Darauf, ob der Inhalt der Tätowierung in irgendeiner Weise anstößig ist oder eine Aufforderung darstellt, die Antragstellerin im Dienst täglich anzugreifen, kommt es demgegenüber nach den insoweit zutreffenden Ausführungen des Verwaltungsgerichts nicht an.

Soweit die Antragstellerin moniert, die Nichtzulassung zum Eignungsauswahlverfahren sei unverhältnismäßig und weder Verwaltungsgericht noch Antragsgegnerin hätten mildere Mittel geprüft, ist dem entgegen zu halten, dass das Verwaltungsgericht im Hinblick auf die Möglichkeit, der Antragstellerin aufzugeben, nur langärmelige Dienstkleidung zu tragen, zu Recht darauf verwiesen hat, dass dem Dienstherrn die Entscheidung vorbehalten bleibt, wie er die Einheitlichkeit des Erscheinungsbildes der uniformierten Polizei verwirklicht. Dies hat er in für die Beamten und Beamtinnen zumutbarer Weise mit dem Erlass vom 12. Mai 2006 geregelt.
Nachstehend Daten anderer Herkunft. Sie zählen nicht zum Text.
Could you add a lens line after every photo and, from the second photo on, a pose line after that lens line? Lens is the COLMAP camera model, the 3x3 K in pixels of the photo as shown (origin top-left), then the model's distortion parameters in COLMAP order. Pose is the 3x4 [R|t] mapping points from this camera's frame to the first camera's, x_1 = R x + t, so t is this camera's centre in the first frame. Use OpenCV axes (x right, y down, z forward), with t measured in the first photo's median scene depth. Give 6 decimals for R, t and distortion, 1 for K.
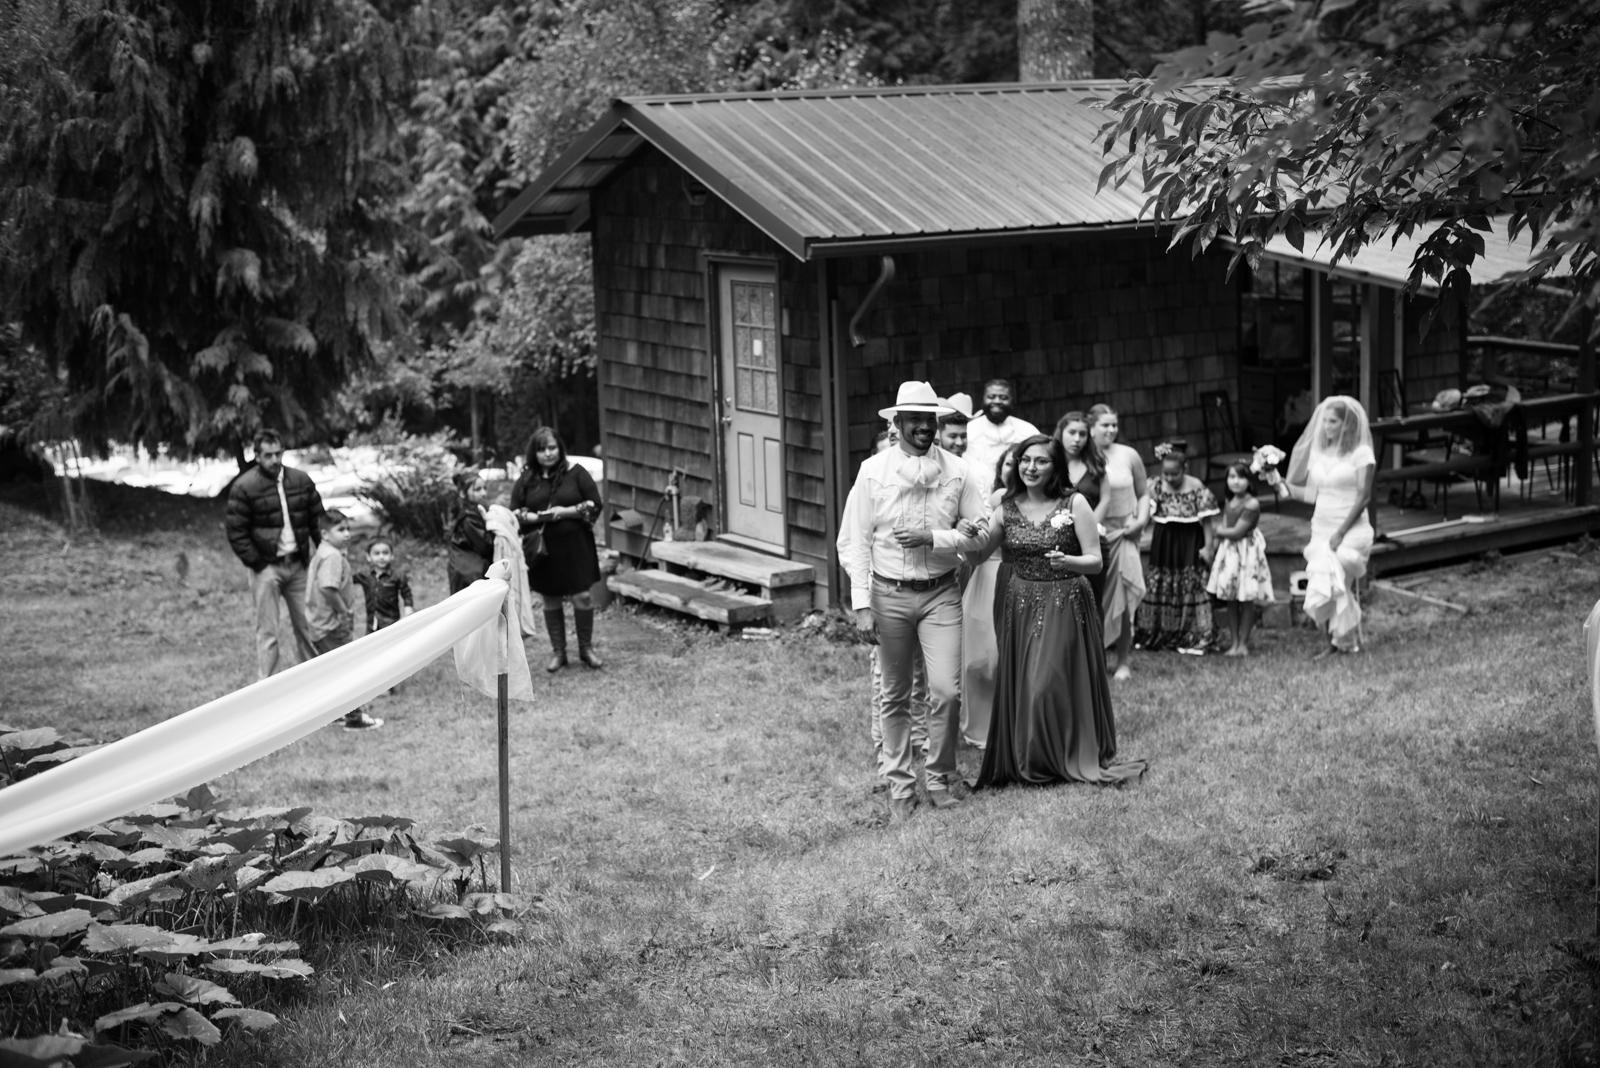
lens RADIAL K [[2308.5, 0, 800.0], [0, 2308.5, 534.0], [0, 0, 1]] dist [-0.106700, 0.072166]
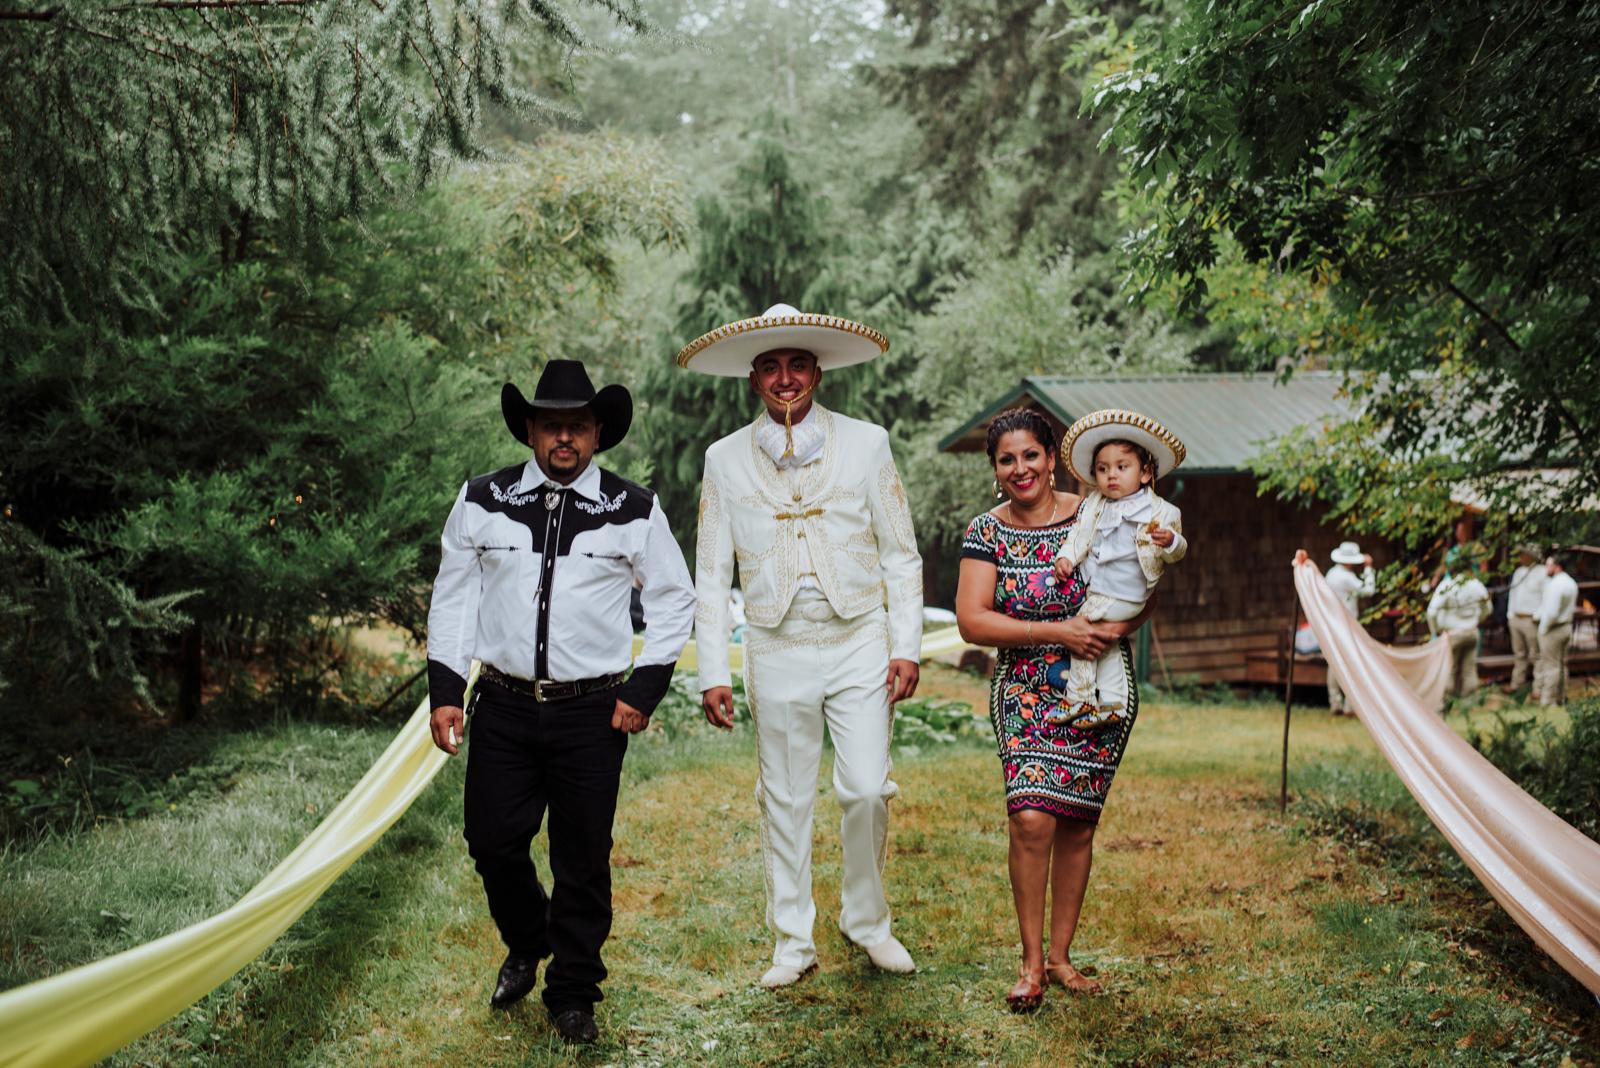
lens RADIAL K [[2308.5, 0, 800.0], [0, 2308.5, 534.0], [0, 0, 1]] dist [-0.106700, 0.072166]
pose [[0.990554, 0.059146, -0.123714, -0.019724], [-0.068334, 0.995105, -0.071392, 0.036665], [0.118886, 0.079172, 0.989746, -0.458757]]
Auch die Ausführungen der Antragsgegnerin zur Möglichkeit des Überschminkens der Tätowierung lassen keine Rechtsfehler erkennen. Die diesbezüglichen Ausführungen auf Seite 21 des Widerspruchsbescheides zur Alltagstauglichkeit einer derartigen Maßnahme sind nachvollziehbar und vom Ermessensspielraum der Antragsgegnerin gedeckt.

Auch die nun (wieder) bekundete Bereitschaft der Antragstellerin, ihre Tätowierung entfernen zu lassen, vermag die ablehnende Entscheidung des Verwaltungsgerichts nicht in Frage zu stellen. Die Antragstellerin hat eine ernsthafte Bereitschaft zur Entfernung der Tätowierung nicht glaubhaft gemacht. Insofern ist ihr entgegen zu halten, dass sie sowohl im Widerspruchsverfahren, als auch im Verfahren vor dem Verwaltungsgericht mit ihrem Vorbringen deutlich gemacht hat, dass sie zur Entfernung der Tätowierung nicht bereit ist, weil sie dies als Eingriff in ihre verfassungsmäßigen Rechte betrachtet. Zwar hat sie eine Entbindung ihrer behandelnden Ärztin über die begonnene und dann wieder abgebrochene Behandlung zur Entfernung der Tätowierung vorgelegt. Jedoch hat sie im Schriftsatz vom 25. April 2014 auch ausdrücklich erklärt, sie habe sich entschlossen, die weitere Behandlung zur Entfernung der Tätowierung nicht fortzuführen. Sie hat daher entgegen ihren Ausführungen in der Beschwerdebegründung die gänzliche Entfernung der Tätowierung nicht angeboten, so dass weder die Antragsgegnerin noch das Verwaltungsgericht dies berücksichtigen mussten. Sie hat ihre diesbezügliche Bereitschaft im Übrigen auch in ihrer Beschwerdebegründung nicht eindeutig bekundet.

Die Antragstellerin hat gemäß § 154 Abs. 1 VwGO die Kosten des Beschwerdeverfahrens zu tragen.

Die Festsetzung des Streitwertes für das Beschwerdeverfahren beruht auf §§ 47 Abs. 1, 52 Abs. 2, 53 Abs. 2 Nr. 1 GKG.

Dieser Beschluss ist unanfechtbar (§ 152 Abs. 1 VwGO).